Y a-t-il des risques de complications ? Comme toute chirurgie, il y a des risques (infection, problème de cicatrisation, non-consolidation), mais ils sont rares. Le chirurgien de Sophie lui avait dit moins de 5% de complications.
L’arthrodèse est-elle définitive ? Oui, c’est le principe. Les os sont fusionnés de façon permanente. Mais ça ne veut pas dire qu’on peut jamais rien faire en cas de problème. Les vis et plaques peuvent être retirées si besoin.

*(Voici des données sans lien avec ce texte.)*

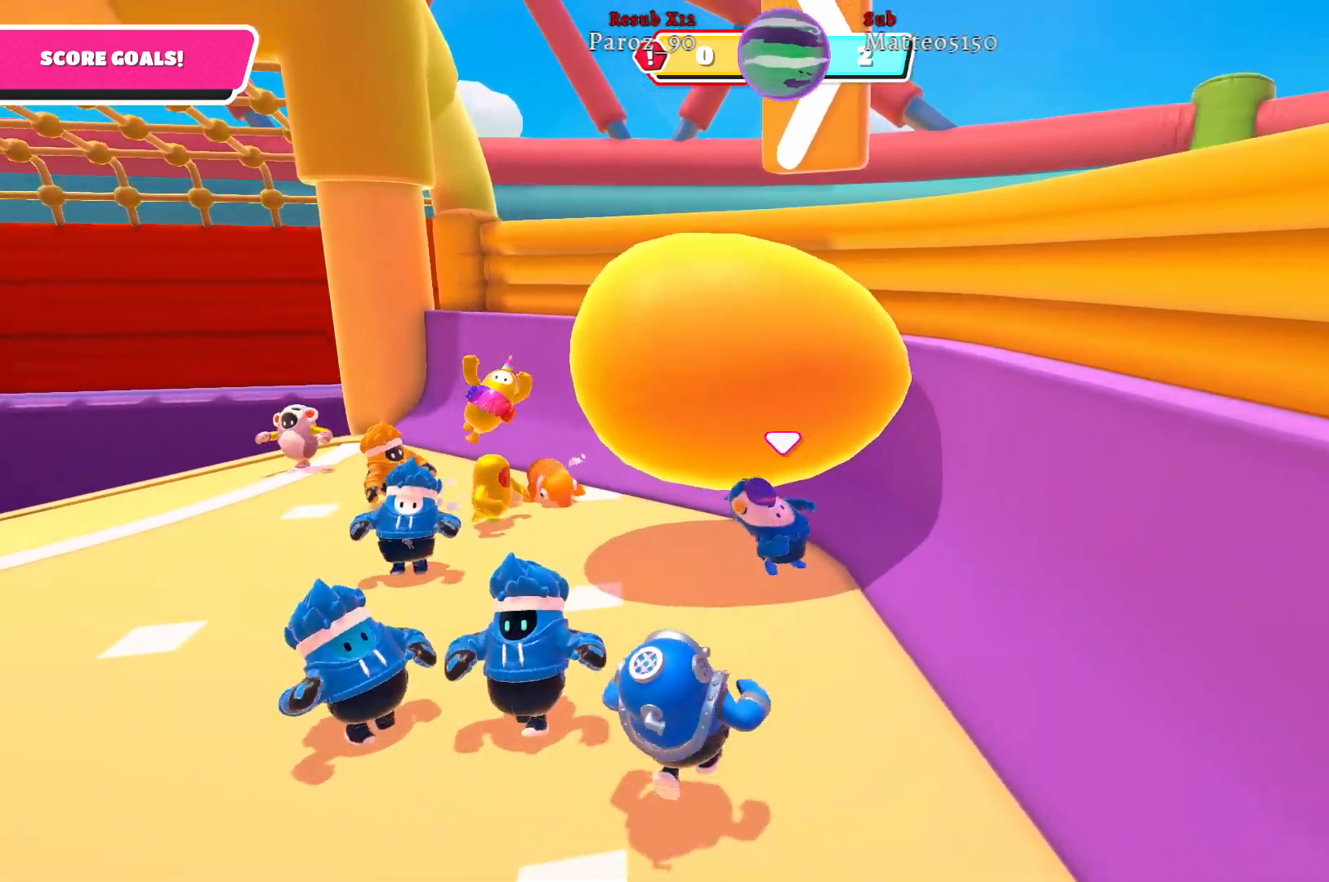
{"buttons": [], "left_stick": "left", "right_stick": "center", "events": [[50, "left_stick", "up-right"], [167, "A", "down"], [200, "left_stick", "left"], [317, "A", "up"]]}
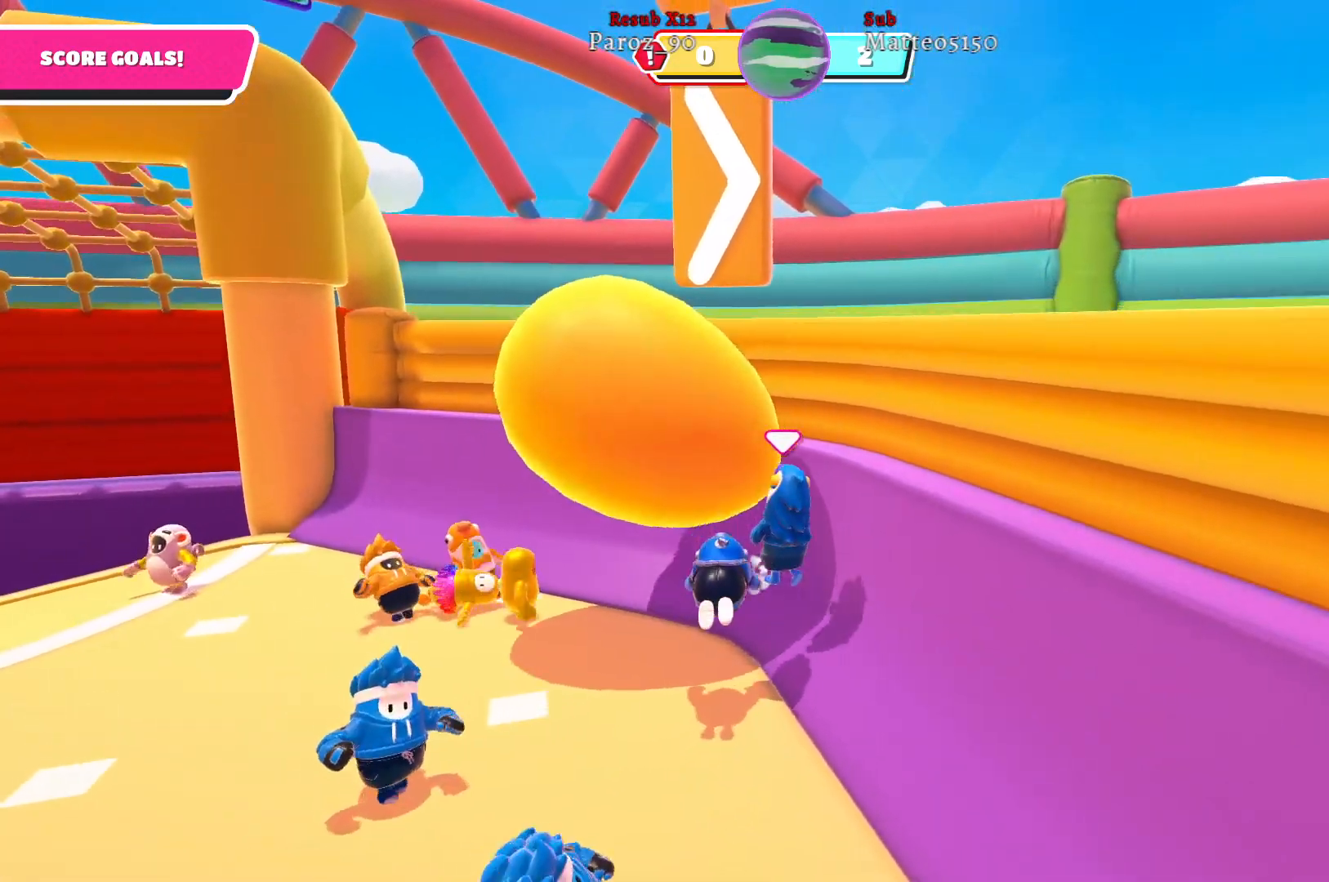
{"buttons": [], "left_stick": "left", "right_stick": "center", "events": []}
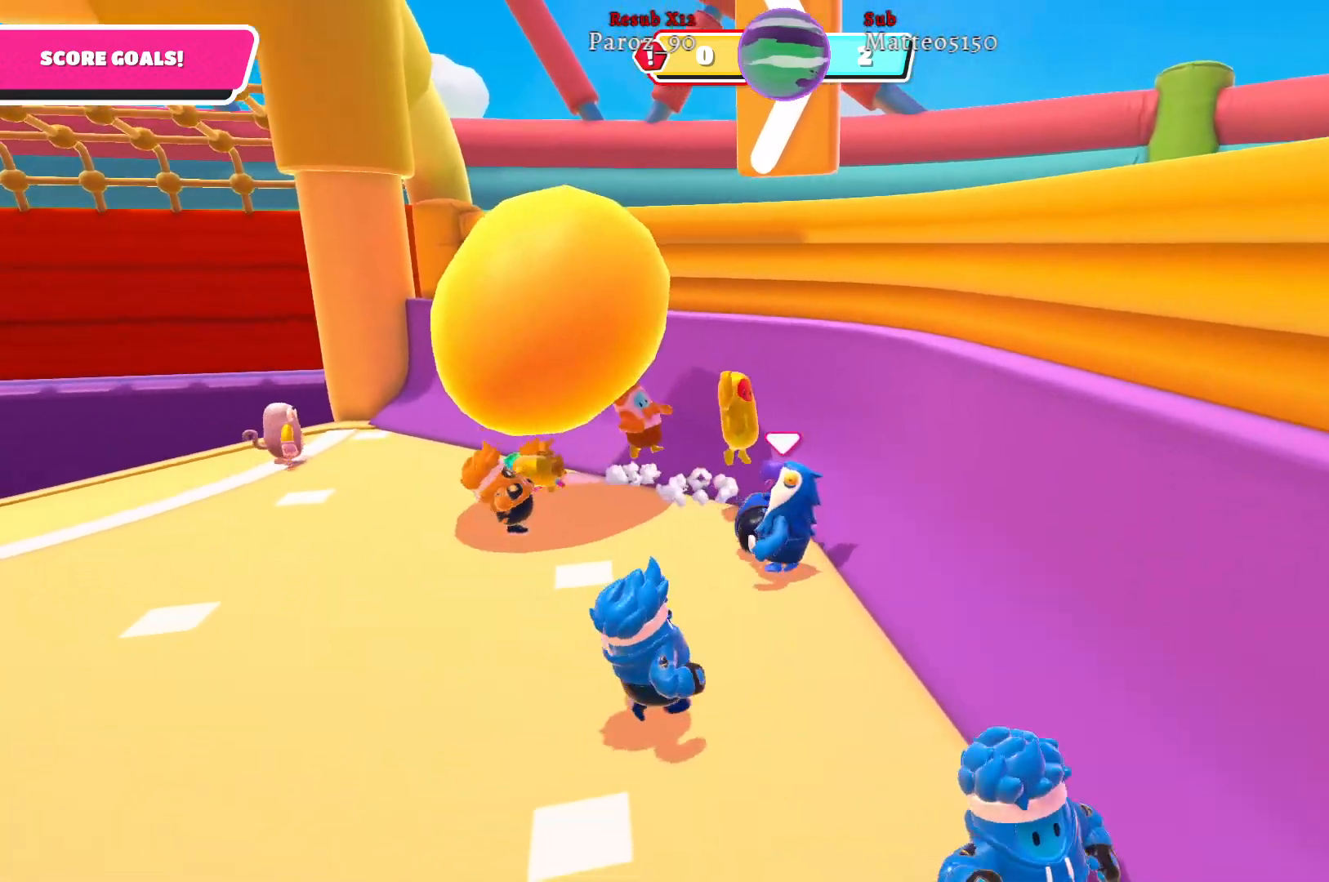
{"buttons": [], "left_stick": "up", "right_stick": "center", "events": [[167, "right_stick", "left"], [283, "left_stick", "up-left"], [317, "right_stick", "center"], [500, "left_stick", "up"]]}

Quel âge pour une arthrodèse ? Il n’y a pas vraiment d’âge limite. Ça dépend surtout de l’état du poignet et de la gêne fonctionnelle. Sophie a rencontré des patients opérés à 30 ans comme à 70 ans.
L’arthrodèse empêche-t-elle de conduire ? Non ! Une fois la récupération terminée, on peut conduire normalement. Il faut juste s’habituer à tourner plus le volant avec l’autre main pour les manœuvres serrées.
Combien ça coûte ? En France, l’intervention est prise en charge par la Sécurité sociale et la mutuelle. Sophie a eu juste à avancer les dépassements d’honoraires de son chirurgien, remboursés ensuite.